When the house lights dimmed and the concert was about to begin, the mother returned to her seat and discovered that her child was missing. Suddenly, the curtains parted and spotlights
focused on the impressive Steinway piano on stage. In horror, the mother saw her little girl sitting at the keyboard, innocently picking out “Twinkle, Twinkle Little Star.” At that moment, the great piano master made his entrance, quickly moved to the piano, and whispered in the girl’s ear, “Don’t quit.””Keep playing.”

Then, leaning over, he reached down with his left hand and began filling in a bass part. Soon his right arm reached around to the other side of the child, and he added a running obbligato. Together, the old master and the young novice transformed what could have been a frightening situation into a wonderfully creative experience. The audience was so mesmerized that they couldn’t recall what else the great master played that night, only the classic,”Twinkle, Twinkle Little Star.”

Perhaps that’s the way it is with God. What we can accomplish on our own is hardly noteworthy. We try our best, but the results aren’t always graceful flowing music. However, with the hand of the Master, our life’s work can truly be beautiful.

Paul said he was an expert builder so I might change this story and say that the great piano master sat down at the keyboard to play his masterpiece and then God reached down and filled in the music on the left and right and front, back, top and bottom. God takes the work of the best of us and makes it truly beautiful.

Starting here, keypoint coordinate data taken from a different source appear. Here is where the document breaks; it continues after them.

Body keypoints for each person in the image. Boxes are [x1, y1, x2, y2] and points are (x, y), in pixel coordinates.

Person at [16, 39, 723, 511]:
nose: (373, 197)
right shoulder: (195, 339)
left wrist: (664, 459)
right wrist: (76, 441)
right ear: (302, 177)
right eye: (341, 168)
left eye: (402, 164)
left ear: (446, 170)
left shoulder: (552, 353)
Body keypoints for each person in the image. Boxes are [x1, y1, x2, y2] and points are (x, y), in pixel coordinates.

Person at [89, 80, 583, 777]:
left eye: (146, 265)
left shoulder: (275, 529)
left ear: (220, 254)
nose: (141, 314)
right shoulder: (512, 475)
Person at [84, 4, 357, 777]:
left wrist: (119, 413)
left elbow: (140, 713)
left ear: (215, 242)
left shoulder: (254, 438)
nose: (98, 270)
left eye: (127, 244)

Work is good. We are supposed to work. We are supposed to be good at what we do. But carry in your mind these two images. First, it is God who is supporting the work you do. When you despair because you do not see how you can care for those of your family and friends who do not know Jesus, rest in the comfort that God is at work in their lives and he neither slumbers or sleeps.

When you despair because you do not know how to solve the problems of your friends, know that God is at work and he will not abandon them.

When you despair because you do not see how the project on which you are working will make it, rest in the comfort that God is at work in ways you can only barely see.

When you despair because what you do seems too little and insignificant, be encouraged by the fact that with God working with you, a marvelous symphony is being created. He takes your efforts and fills in from left and right, top and bottom, front and back to make beautiful music.

We do not work to earn his favor or repay him for what he has done. We work for the pleasure of participating with God in his work.